§ GIVEN RECORDS:

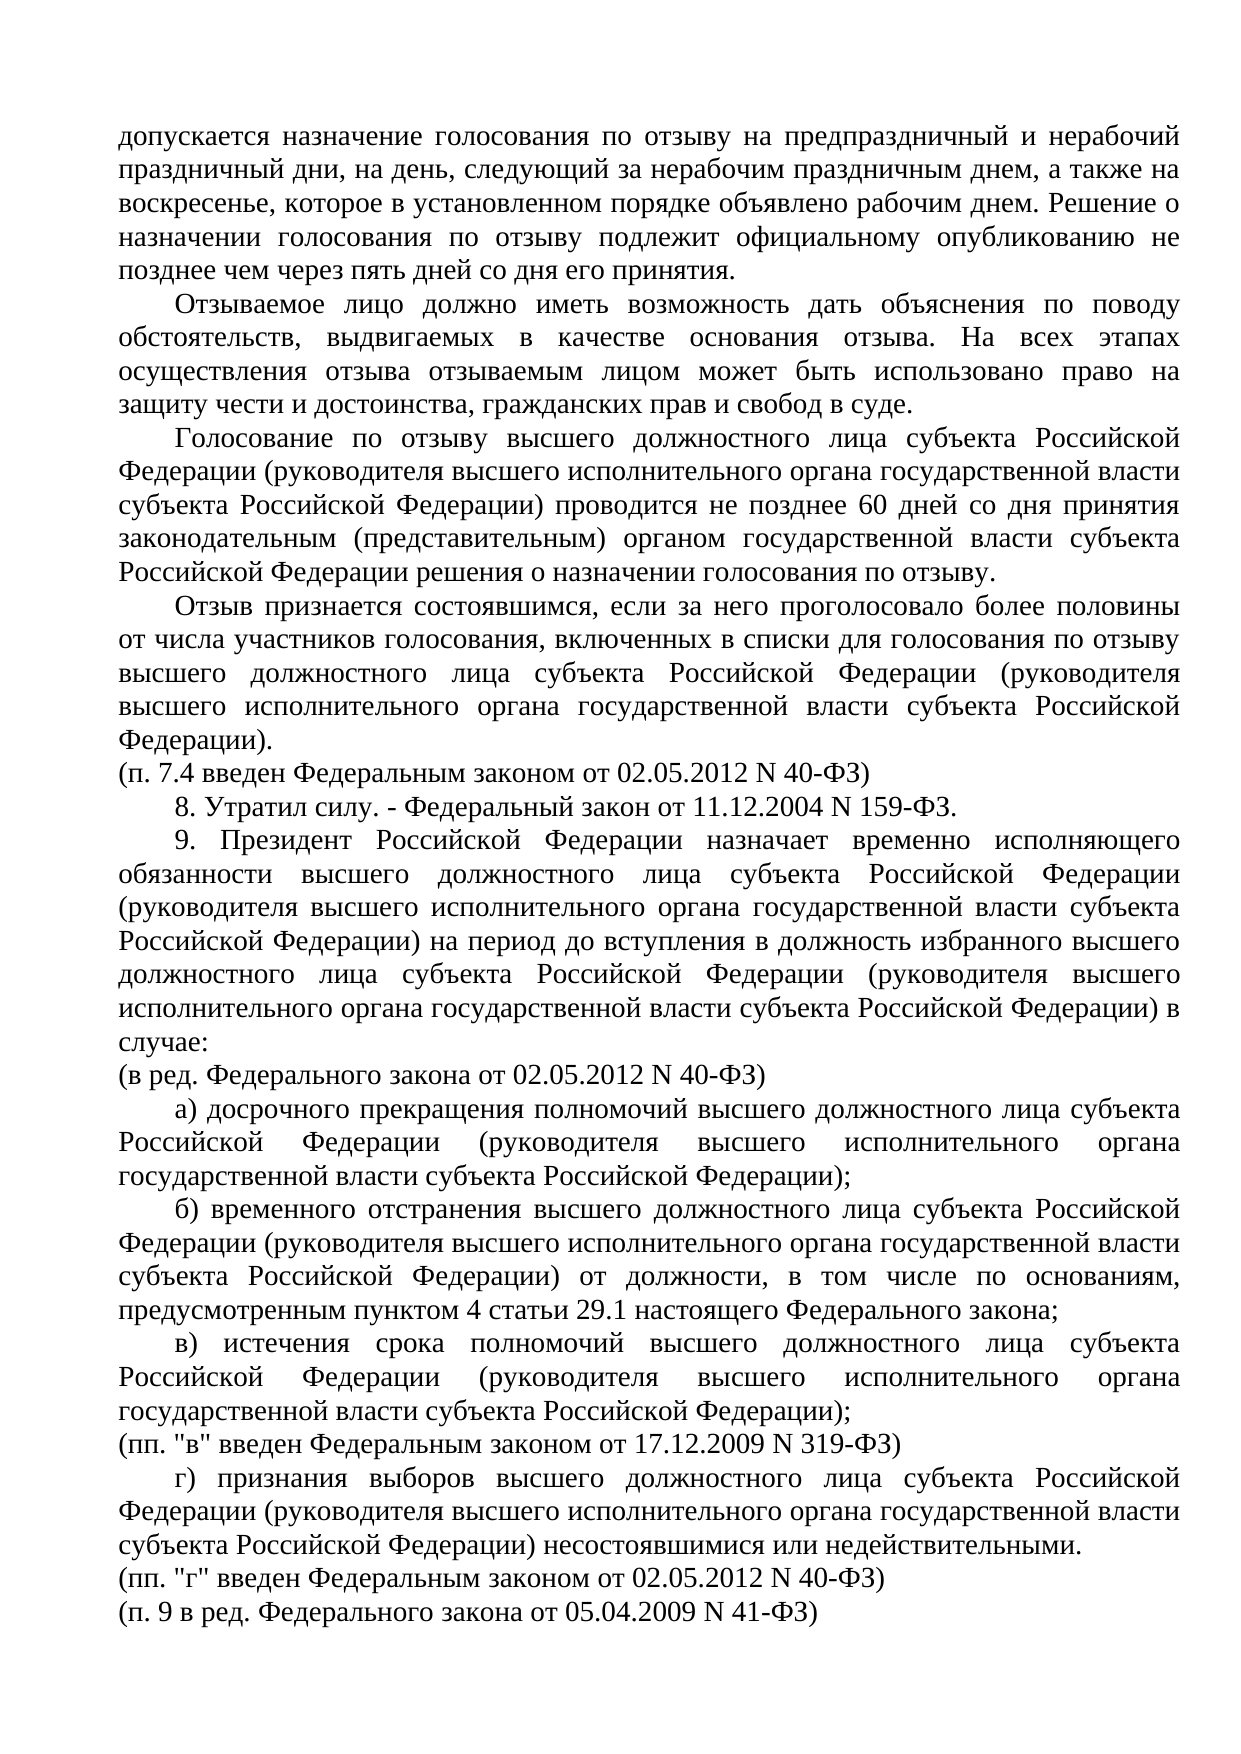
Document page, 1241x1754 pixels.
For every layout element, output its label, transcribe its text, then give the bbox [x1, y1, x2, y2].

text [118, 118, 1181, 286]
text 9. Президент Российской Федерации назначает временно исполняющего обязанности высшего должностного лица субъекта Российской Федерации (руководителя высшего исполнительного органа государственной власти субъекта Российской Федерации) на период до вступления в должность избранного высшего должностного лица субъекта Российской Федерации (руководителя высшего исполнительного органа государственной власти субъекта Российской Федерации) в случае: [118, 822, 1181, 1057]
text б) временного отстранения высшего должностного лица субъекта Российской Федерации (руководителя высшего исполнительного органа государственной власти субъекта Российской Федерации) от должности, в том числе по основаниям, предусмотренным пунктом 4 статьи 29.1 настоящего Федерального закона; [118, 1191, 1181, 1326]
text Голосование по отзыву высшего должностного лица субъекта Российской Федерации (руководителя высшего исполнительного органа государственной власти субъекта Российской Федерации) проводится не позднее 60 дней со дня принятия законодательным (представительным) органом государственной власти субъекта Российской Федерации решения о назначении голосования по отзыву. [118, 420, 1181, 588]
text 8. Утратил силу. - Федеральный закон от 11.12.2004 N 159-ФЗ. [118, 789, 1181, 822]
text Отзываемое лицо должно иметь возможность дать объяснения по поводу обстоятельств, выдвигаемых в качестве основания отзыва. На всех этапах осуществления отзыва отзываемым лицом может быть использовано право на защиту чести и достоинства, гражданских прав и свобод в суде. [118, 286, 1181, 420]
text (п. 7.4 введен Федеральным законом от 02.05.2012 N 40-ФЗ) [118, 755, 1181, 789]
text Отзыв признается состоявшимся, если за него проголосовало более половины от числа участников голосования, включенных в списки для голосования по отзыву высшего должностного лица субъекта Российской Федерации (руководителя высшего исполнительного органа государственной власти субъекта Российской Федерации). [118, 588, 1181, 755]
text в) истечения срока полномочий высшего должностного лица субъекта Российской Федерации (руководителя высшего исполнительного органа государственной власти субъекта Российской Федерации); [118, 1326, 1181, 1426]
text а) досрочного прекращения полномочий высшего должностного лица субъекта Российской Федерации (руководителя высшего исполнительного органа государственной власти субъекта Российской Федерации); [118, 1091, 1181, 1191]
text г) признания выборов высшего должностного лица субъекта Российской Федерации (руководителя высшего исполнительного органа государственной власти субъекта Российской Федерации) несостоявшимися или недействительными. [118, 1460, 1181, 1560]
text (в ред. Федерального закона от 02.05.2012 N 40-ФЗ) [118, 1057, 1181, 1091]
text (пп. "в" введен Федеральным законом от 17.12.2009 N 319-ФЗ) [118, 1426, 1181, 1460]
text (п. 9 в ред. Федерального закона от 05.04.2009 N 41-ФЗ) [118, 1594, 1181, 1627]
text (пп. "г" введен Федеральным законом от 02.05.2012 N 40-ФЗ) [118, 1560, 1181, 1594]
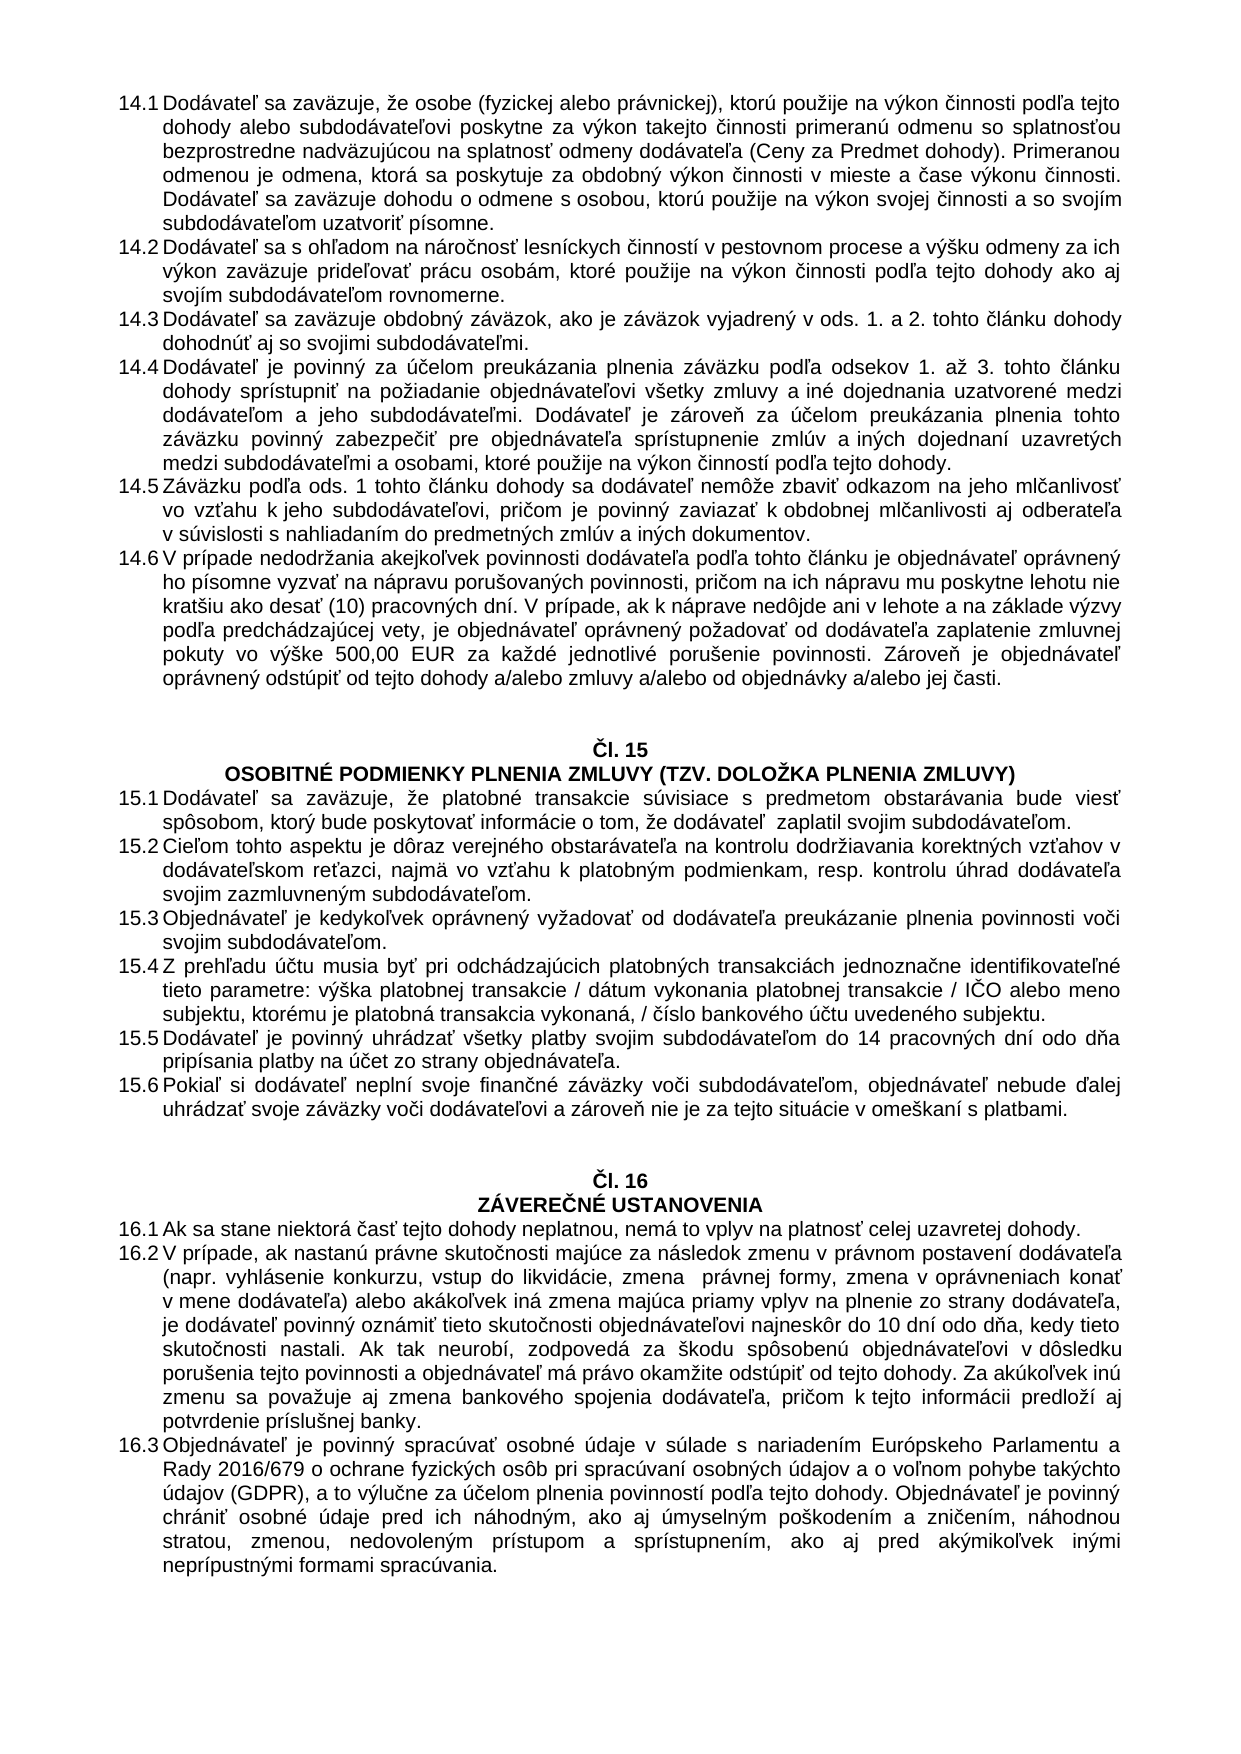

§ PROMPT: Please reproduce, word for word, every line from the first line of the records above through the line containing "For every layout", and leave out the pictures.

§ THE COMPLETED TASK:
Document page, 1241x1754 pixels.
For every layout element, output its label, transcribe its text, then give the bbox [x1, y1, x2, y2].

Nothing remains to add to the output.